Write out nothing except the lines of the entries below, from the first through the one containing "right ankle: (112, 273)", exactly and without pictures.
RECORDS FOR THE EXERCISE Start Marker
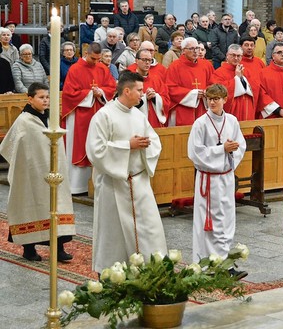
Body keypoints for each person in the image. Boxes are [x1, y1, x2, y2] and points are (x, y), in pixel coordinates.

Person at [86, 71, 167, 272]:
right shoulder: (103, 116)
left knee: (150, 229)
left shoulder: (138, 115)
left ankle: (151, 270)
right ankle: (112, 273)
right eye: (139, 90)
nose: (142, 94)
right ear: (127, 90)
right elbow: (95, 151)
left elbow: (154, 141)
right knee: (114, 235)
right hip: (114, 184)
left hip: (139, 183)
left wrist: (146, 145)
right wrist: (127, 146)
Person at [0, 83, 76, 262]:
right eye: (41, 97)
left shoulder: (52, 119)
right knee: (31, 206)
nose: (45, 101)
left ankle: (59, 248)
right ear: (30, 98)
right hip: (31, 174)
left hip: (54, 172)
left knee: (57, 205)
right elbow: (9, 147)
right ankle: (29, 249)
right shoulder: (24, 121)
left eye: (47, 97)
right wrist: (24, 166)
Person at [187, 83, 247, 278]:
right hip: (208, 180)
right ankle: (209, 264)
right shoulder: (201, 123)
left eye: (216, 99)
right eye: (209, 99)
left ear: (224, 100)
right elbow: (195, 153)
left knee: (227, 219)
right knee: (212, 222)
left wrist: (232, 153)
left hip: (226, 177)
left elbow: (241, 145)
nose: (212, 102)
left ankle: (224, 261)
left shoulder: (232, 121)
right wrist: (222, 150)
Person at [61, 42, 117, 195]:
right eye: (93, 58)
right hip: (80, 114)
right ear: (86, 53)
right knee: (79, 145)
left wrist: (101, 91)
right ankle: (77, 186)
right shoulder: (75, 69)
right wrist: (90, 93)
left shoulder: (102, 68)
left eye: (99, 59)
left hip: (98, 111)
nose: (96, 62)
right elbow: (68, 94)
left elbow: (112, 87)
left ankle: (95, 185)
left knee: (98, 143)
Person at [165, 37, 214, 126]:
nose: (195, 51)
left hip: (203, 106)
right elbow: (170, 88)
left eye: (197, 48)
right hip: (183, 109)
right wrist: (193, 94)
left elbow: (213, 83)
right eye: (191, 48)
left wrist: (207, 91)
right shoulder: (175, 66)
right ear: (183, 51)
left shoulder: (206, 65)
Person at [212, 42, 261, 121]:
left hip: (247, 109)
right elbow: (219, 91)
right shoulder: (219, 72)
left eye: (238, 56)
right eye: (233, 55)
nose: (236, 58)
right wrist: (237, 78)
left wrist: (242, 79)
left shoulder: (247, 71)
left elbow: (255, 87)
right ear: (227, 56)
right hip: (232, 111)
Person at [133, 48, 170, 127]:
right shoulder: (130, 79)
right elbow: (126, 101)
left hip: (155, 121)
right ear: (136, 61)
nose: (147, 63)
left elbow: (167, 100)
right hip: (137, 123)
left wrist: (155, 97)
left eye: (149, 60)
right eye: (144, 60)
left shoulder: (157, 79)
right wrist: (144, 98)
RECORDS FOR THE EXERCISE End Marker
== ANSWER TO THIS TASK ==
Body keypoints for each person in the image. Boxes are [x1, y1, x2, y2] and points are (x, y), in pixel coordinates.

Person at [86, 71, 167, 272]:
right shoulder: (103, 116)
left knee: (150, 229)
left shoulder: (138, 115)
left ankle: (151, 270)
right ankle: (112, 273)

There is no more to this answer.